2011年、宮本氏は高齢(73歳超)となり、三優監査法人関係での適当な引継ぐ部署・対象者が見当たらないため、松田氏と杉田氏に相談したところ、共に「事業計画発表会」の解散には反対でした。早稲田大学の後輩で、(株)インディペンデンツの社長である國本行彦氏と相談するようアドバイスを受けました。同社の國本氏と高田諭氏(取締役)は、事業計画発表会の常連参加者であり、宮本氏は直ちに、事業引継の相談を行いました。

★インデペンデンツクラブへの事業承継
 宮本氏は、事業引継ぎにあたっての条件等は全くつけず、自由に新しいやり方でやってもらうことを提案しました。國本氏は数日間の熟慮検討の末、「これまで通り宮本氏が手伝う」ことを条件に事業引継を了解しました。
 國本氏は、日本合同ファイナンス(株)(日本の代表的VC、現・ジャフコ)を経て、2006年に(株)インディペンデンツを設立し、2008年から、インデペンデンツクラブを発足、企業研究会を東京や大阪で開催していました。そのため、SBCベンチャー・サポート(株)(宮本氏)から(株)インディペンデンツ(國本氏)への事業継承が円滑に進んだ、と言えます。2011年7月の第83回事業計画発表会(330社目)から、インデペンデンツクラブの運営になりました。

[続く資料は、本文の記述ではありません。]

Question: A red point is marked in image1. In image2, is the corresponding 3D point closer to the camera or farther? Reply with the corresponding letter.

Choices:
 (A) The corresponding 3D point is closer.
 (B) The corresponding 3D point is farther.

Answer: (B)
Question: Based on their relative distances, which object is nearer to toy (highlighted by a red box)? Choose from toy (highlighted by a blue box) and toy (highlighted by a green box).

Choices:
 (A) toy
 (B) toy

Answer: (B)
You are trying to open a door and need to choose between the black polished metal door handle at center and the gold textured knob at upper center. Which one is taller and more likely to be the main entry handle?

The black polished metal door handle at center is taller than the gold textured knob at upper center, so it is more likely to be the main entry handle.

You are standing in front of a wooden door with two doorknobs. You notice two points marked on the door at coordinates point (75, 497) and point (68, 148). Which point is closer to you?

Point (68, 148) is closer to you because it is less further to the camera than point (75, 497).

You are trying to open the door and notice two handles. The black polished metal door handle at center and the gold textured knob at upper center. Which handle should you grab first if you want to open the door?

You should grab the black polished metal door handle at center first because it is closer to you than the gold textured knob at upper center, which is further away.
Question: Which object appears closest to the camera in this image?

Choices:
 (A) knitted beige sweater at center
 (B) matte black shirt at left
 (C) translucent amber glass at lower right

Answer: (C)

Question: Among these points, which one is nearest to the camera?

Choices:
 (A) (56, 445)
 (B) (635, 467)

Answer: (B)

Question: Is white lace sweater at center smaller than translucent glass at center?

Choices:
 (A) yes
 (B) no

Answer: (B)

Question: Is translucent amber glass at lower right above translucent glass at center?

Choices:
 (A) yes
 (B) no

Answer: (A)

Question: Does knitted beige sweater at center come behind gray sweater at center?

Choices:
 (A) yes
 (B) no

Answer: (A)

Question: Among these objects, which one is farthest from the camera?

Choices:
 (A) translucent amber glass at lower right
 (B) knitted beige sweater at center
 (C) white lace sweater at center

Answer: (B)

 國本氏は、事業の枠組みの基本は継承しましたが、2ヶ月開催から毎月開催、会費制の導入(発表企業・参加者の無料化)により、より参加しやすい仕組みへと発展させました。

★認定NPO法人インデペンデンツクラブへの発展
 さらに、2015年11月に、特定非営利活動法人(NPO法人)インデペンデンツクラブを設立し、(株)インディペンデンツの事業計画発表会を引き継ぎます。(株)インディペンデンツは、(株)Kipsに名称変更し、現在の<NPO法人インデペンデンツクラブ-(株)Kips>の体制ができます。

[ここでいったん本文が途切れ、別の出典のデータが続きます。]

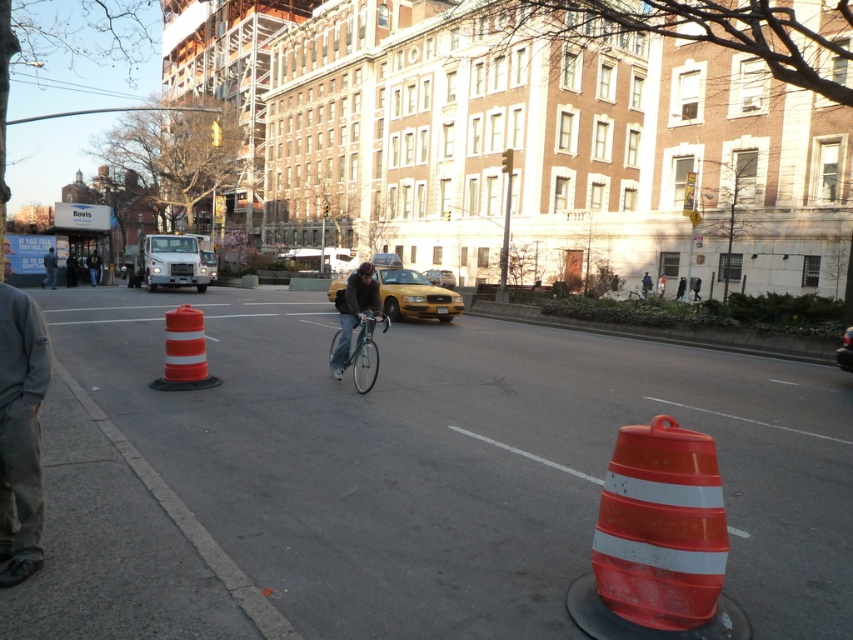
Question: Which point is farther from the camera taking this photo?

Choices:
 (A) [53, 259]
 (B) [349, 355]
 (C) [770, 432]
 (D) [15, 340]

Answer: (A)

Question: Can you confirm if orange reflective cone at center is smaller than dark gray pants at lower left?

Choices:
 (A) no
 (B) yes

Answer: (A)

Question: Is orange reflective cone at center to the left of teal metallic bicycle at center from the viewer's perspective?

Choices:
 (A) no
 (B) yes

Answer: (B)

Question: Based on their relative distances, which object is farther from the orange reflective cone at center?

Choices:
 (A) orange reflective traffic cone at center
 (B) dark gray jacket at center

Answer: (B)

Question: Which is nearer to the orange reflective traffic cone at center?

Choices:
 (A) teal metallic bicycle at center
 (B) orange reflective traffic cone at lower right
 (C) dark gray pants at lower left
 (D) dark gray jacket at center

Answer: (A)

Question: Is orange reflective traffic cone at center smaller than dark gray jacket at center?

Choices:
 (A) no
 (B) yes

Answer: (B)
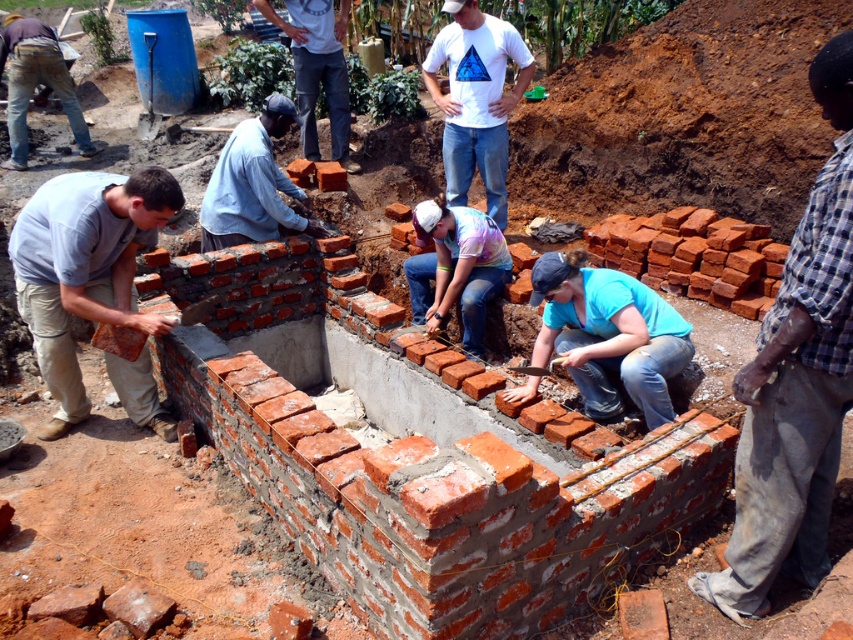
Where is the checkered fabric shirt at right located in the image?

The checkered fabric shirt at right is located at point [796,381] in the image.

You are a construction worker standing at the construction site. You notice a matte gray brick at left and a light blue shirt at center. Which object is taller?

The matte gray brick at left is taller than the light blue shirt at center.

 NPO法人インデペンデンツクラブの初代の代表理事には松田氏が就任し、2019年以降の第2代代表理事には、秦氏が就任しています。
 2021年1月には、東京都から<認定NPO法人>に認定され、寄付の税制優遇措置が適用されるようになりました。寄付金によりインデペンデンツクラブの活動=ベンチャー企業支援の充実が可能になりました。
 そして、引継後も事業計画発表会を推進してきた宮本氏は、2022年5月に、NPO法人インデペンデンツクラブ(常務理事)を退職しました。早稲田大学時代の事業開始から約25年の長きにわたり事業をリードしてきました。

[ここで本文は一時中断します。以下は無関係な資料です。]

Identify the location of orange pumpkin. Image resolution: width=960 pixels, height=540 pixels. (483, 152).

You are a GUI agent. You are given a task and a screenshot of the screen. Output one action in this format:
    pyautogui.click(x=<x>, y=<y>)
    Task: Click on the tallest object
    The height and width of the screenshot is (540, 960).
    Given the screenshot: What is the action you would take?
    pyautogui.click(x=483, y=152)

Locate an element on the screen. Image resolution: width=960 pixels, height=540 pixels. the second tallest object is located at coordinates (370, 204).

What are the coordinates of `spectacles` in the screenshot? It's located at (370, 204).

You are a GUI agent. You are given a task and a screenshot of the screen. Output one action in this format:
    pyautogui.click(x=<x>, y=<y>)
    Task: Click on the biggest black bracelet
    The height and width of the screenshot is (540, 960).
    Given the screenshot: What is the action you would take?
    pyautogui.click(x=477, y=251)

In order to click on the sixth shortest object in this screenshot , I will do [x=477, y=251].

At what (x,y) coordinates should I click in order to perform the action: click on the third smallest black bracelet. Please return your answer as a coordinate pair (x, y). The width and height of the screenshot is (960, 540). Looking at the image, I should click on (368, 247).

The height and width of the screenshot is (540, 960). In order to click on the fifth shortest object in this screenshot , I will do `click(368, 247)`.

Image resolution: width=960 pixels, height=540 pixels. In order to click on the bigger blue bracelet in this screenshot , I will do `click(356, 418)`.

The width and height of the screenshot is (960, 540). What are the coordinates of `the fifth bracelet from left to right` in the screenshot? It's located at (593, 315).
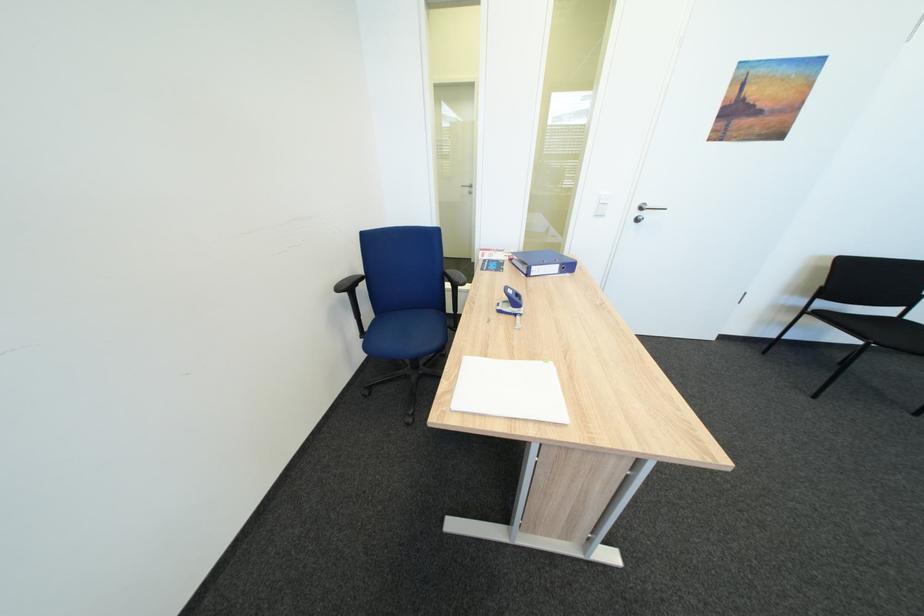
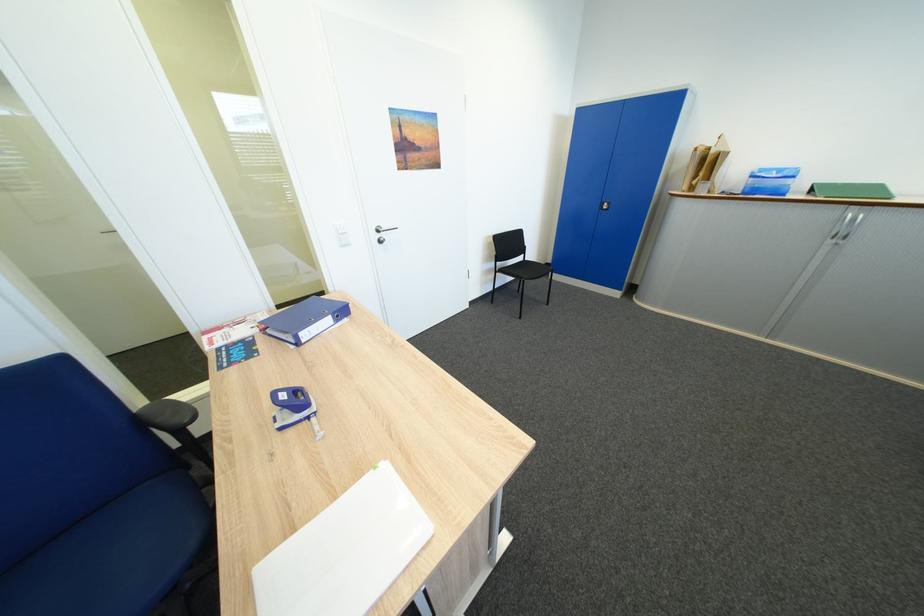
In the second image, find the point that corresponds to pixel 463 278 in the first image.

(169, 421)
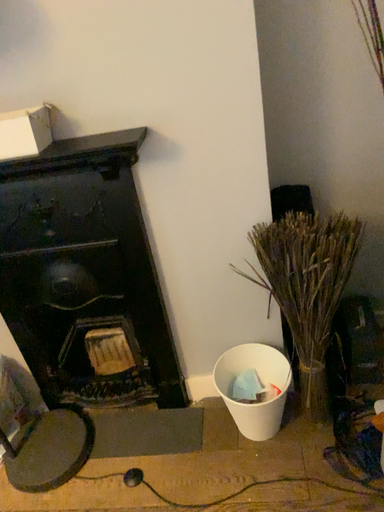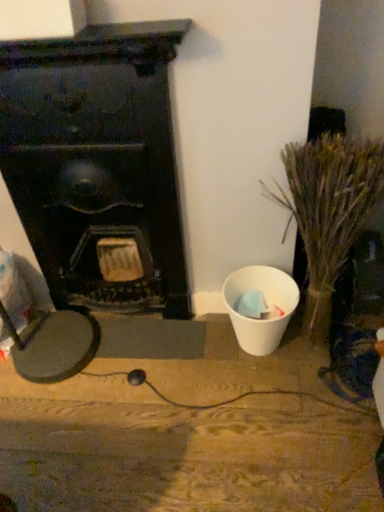
Question: Which way did the camera rotate in the video?

Choices:
 (A) rotated downward
 (B) rotated upward

Answer: (A)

★さらなる発展へ!-「一人でも多くの人と一緒に、1社でも多くの公開会社を育てる」―
 NPO法人インデペンデンツクラブは、全国の個性あふれる起業家を発掘し、「一人でも多くの人と一緒に1社でも多くの公開企業を育てる」を理念に、社会貢献するベンチャー企業の支援育成に関する事業を行い、経済活動の活性化及び科学技術の振興を図ることで広く公益に起用することを目的としております。
 2022年9月時点での実績は、事業計画発表会の累計開催数502回、累計発表企業数1310社、上場企業数28社、であります。この理念を掲げて、さらなる発展へ!